Nous devons lutter avec acharnement contre ce mensonge: l’idée que les regroupements communautaires seraient une nécessité de survie collective et individuelle face à l’exclusion. Car en réalité il n’y a pas d’exclusion, comme nous l’avons montré: il n’y a que des conditions, et ces conditions sont justes et s’imposent pareillement à tous. J’en veux pour preuve mon expérience et celle de mon entourage social direct, qui non seulement n’est jamais victime d’exclusion, mais en plus n’aurait le cas échéant strictement aucune difficulté à répondre aux justes conditions républicaines. On voit bien alors que le communautarisme est une fausse réponse, et une tentation dangereuse et coupable, à un problème à la fois exagéré et mal compris.

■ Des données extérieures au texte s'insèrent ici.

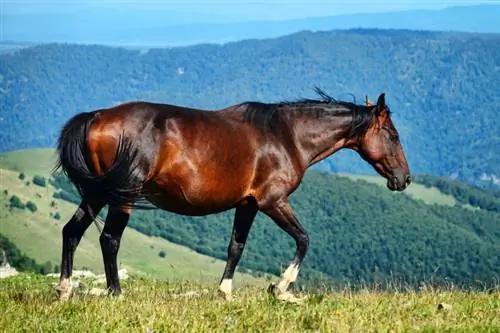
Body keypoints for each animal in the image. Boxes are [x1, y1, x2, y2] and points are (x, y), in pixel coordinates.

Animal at [51, 87, 410, 300]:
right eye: (393, 135)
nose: (404, 179)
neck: (286, 136)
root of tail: (97, 117)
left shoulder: (247, 204)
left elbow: (236, 247)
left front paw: (224, 291)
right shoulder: (273, 202)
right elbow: (304, 239)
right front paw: (281, 288)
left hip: (97, 193)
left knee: (72, 231)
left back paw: (64, 289)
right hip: (121, 196)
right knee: (109, 239)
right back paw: (116, 292)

Il me parait tout à fait inconcevable — et je vois dans nombre de propos en ce sens la trace d’un mensonge névrotique — qu’un citoyen puisse vivre au quotidien dans un sentiment d’exclusion du fait de son origine ethnique ou sociale, de son sexe ou de ses penchants sexuels et choix de vie afférents. Bien entendu, nous ne pouvons nier que des problèmes ponctuels surgissent parfois, et nous traitons ces problèmes lorsqu’ils se présentent par l’action publique, notamment celle des tribunaux en charge d’appliquer la loi républicaine. Mais, je me refuse à considérer toute analyse systématique de ces problèmes; à plus forte raison quand ces analyses biaisées et inutiles sont présentées par des associations de pleureuses ayant fait profession de la victimisation et de l’indignation. La liberté d’expression qu’il nous faut défendre, ainsi que notre devoir démocratique d’écoute attentive, ne doivent pas emporter notre adhésion aux discours alarmistes et aux revendications identitaires! Il n’existe qu’une seule identité, l’identité Républicaine, et elle est construite à notre image.

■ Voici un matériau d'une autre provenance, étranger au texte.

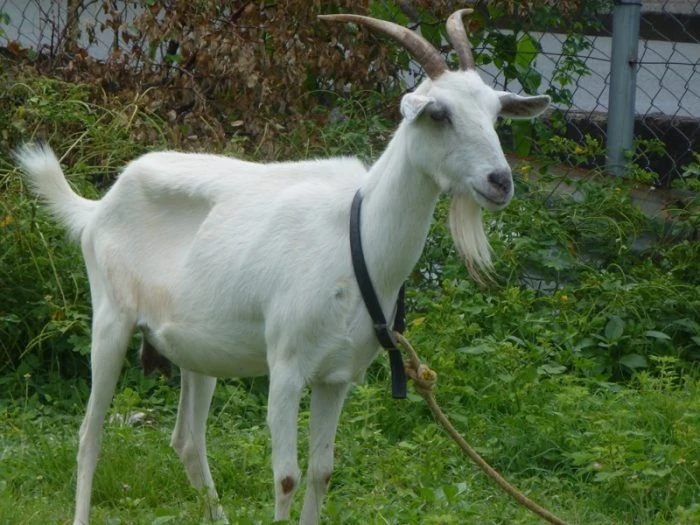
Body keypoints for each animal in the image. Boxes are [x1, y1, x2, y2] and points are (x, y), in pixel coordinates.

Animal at [17, 9, 548, 524]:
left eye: (495, 113)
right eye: (440, 114)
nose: (499, 181)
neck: (356, 238)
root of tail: (97, 207)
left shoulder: (337, 377)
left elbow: (322, 472)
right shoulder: (287, 367)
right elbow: (287, 478)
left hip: (198, 349)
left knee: (187, 440)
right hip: (111, 319)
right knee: (89, 435)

Revenez à la raison et abandonnez cet entre-soi qui vous éloigne de la masse, de la normalité, de l’acceptabilité sociale! Et qu’importe que moi-même et les miens (dans nos hémicycles et dans nos salles de rédaction, dans nos think tanks et nos conseils d’administration) vivions en toute inconscience entre hommes blancs riches de culture historiquement chrétienne: cela n’a rien à voir avec un quelconque communautarisme! Vos associations revendicatrices coupables et notre exercice du pouvoir sont des choses bien différentes. De fait, être homme ou blanc ou hétéro ou non-pauvre — en somme, normal — n’est en rien une revendication identitaire puisque justement c’est la définition même de la normalité! Il ne peut y avoir de communauté quand vous êtes, comme je le suis, symbole et représentant de la seule communauté, unique et indivisible, à savoir la République.

Chers amis, chers minoritaires, reprenez donc vos esprits! La République vous accueille à bras ouverts pour peu que vous acceptiez de ressembler un peu plus à ce que je suis. Cessez de vous regrouper entre vous, de revendiquer pour vous-mêmes plutôt que pour tous, de vous réjouir entre vous en nous excluant nous, les normaux, la République, la Nation, la Civilisation!

Revenez-nous! Nous vous accueillerons alors les bras grands ouverts pour vous saisir amoureusement et vous guider jusqu’à votre place légitime de citoyens dans le grand ordre des choses défini par nous.